▶ **Description of the task**
Since pictures are not wanted in the copy, output only the rest of each record exactly.
···
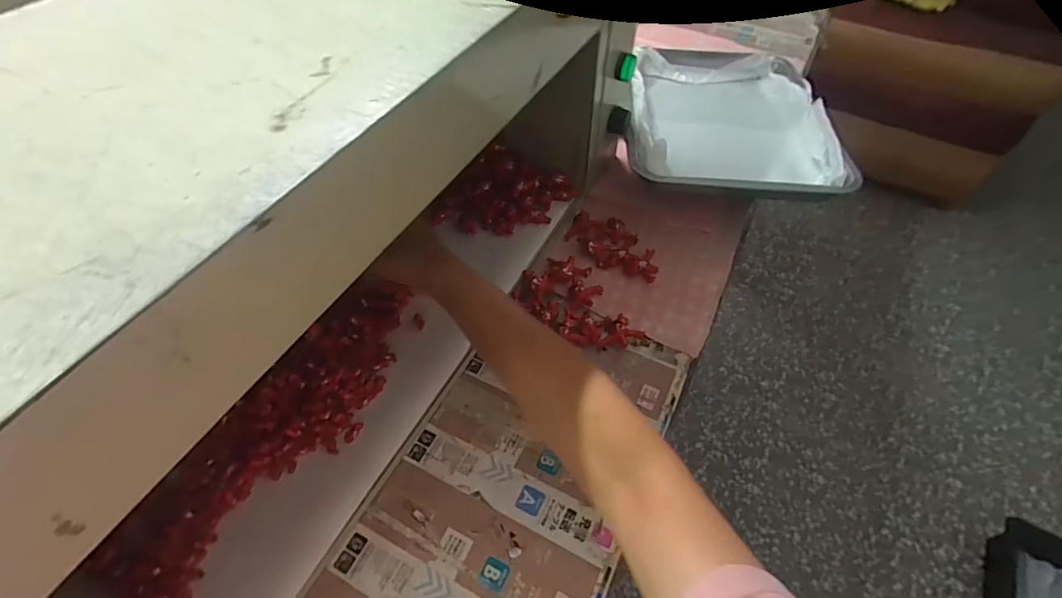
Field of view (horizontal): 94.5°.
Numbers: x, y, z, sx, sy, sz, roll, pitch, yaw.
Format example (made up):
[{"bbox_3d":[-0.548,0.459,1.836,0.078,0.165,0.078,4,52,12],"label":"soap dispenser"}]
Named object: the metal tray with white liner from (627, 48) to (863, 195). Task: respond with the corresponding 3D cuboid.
[{"bbox_3d":[0.257,-0.250,0.671,0.244,0.046,0.362,5,47,4],"label":"metal tray with white liner"}]

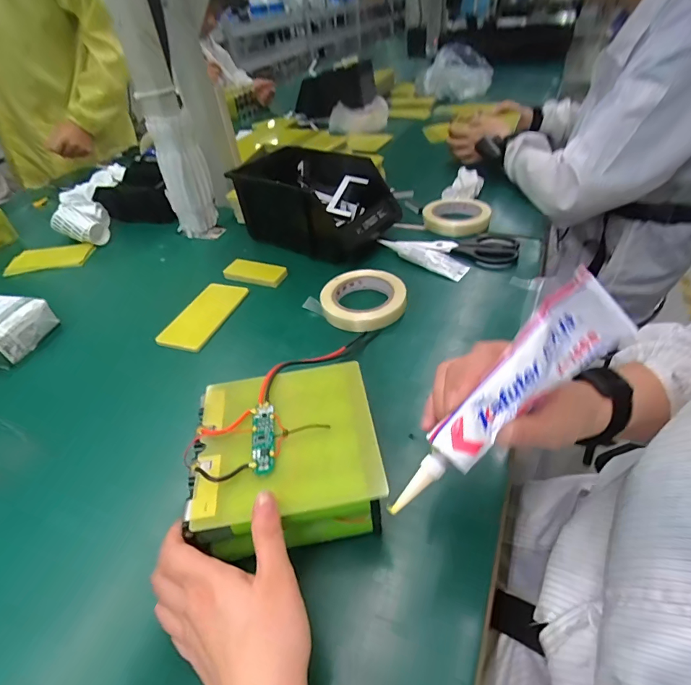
···
▶ **Response to the exercise**
Field of view (horizontal): 94.5°.
Numbers: x, y, z, sx, sy, sz, roll, pitch, yaw.
Format example (made up):
[{"bbox_3d":[-0.548,0.459,1.836,0.078,0.165,0.078,4,52,12],"label":"soap dispenser"}]
Named object: the metal tray with white liner from (627, 48) to (863, 195). Task: respond with the corresponding 3D cuboid.
[{"bbox_3d":[0.257,-0.250,0.671,0.244,0.046,0.362,5,47,4],"label":"metal tray with white liner"}]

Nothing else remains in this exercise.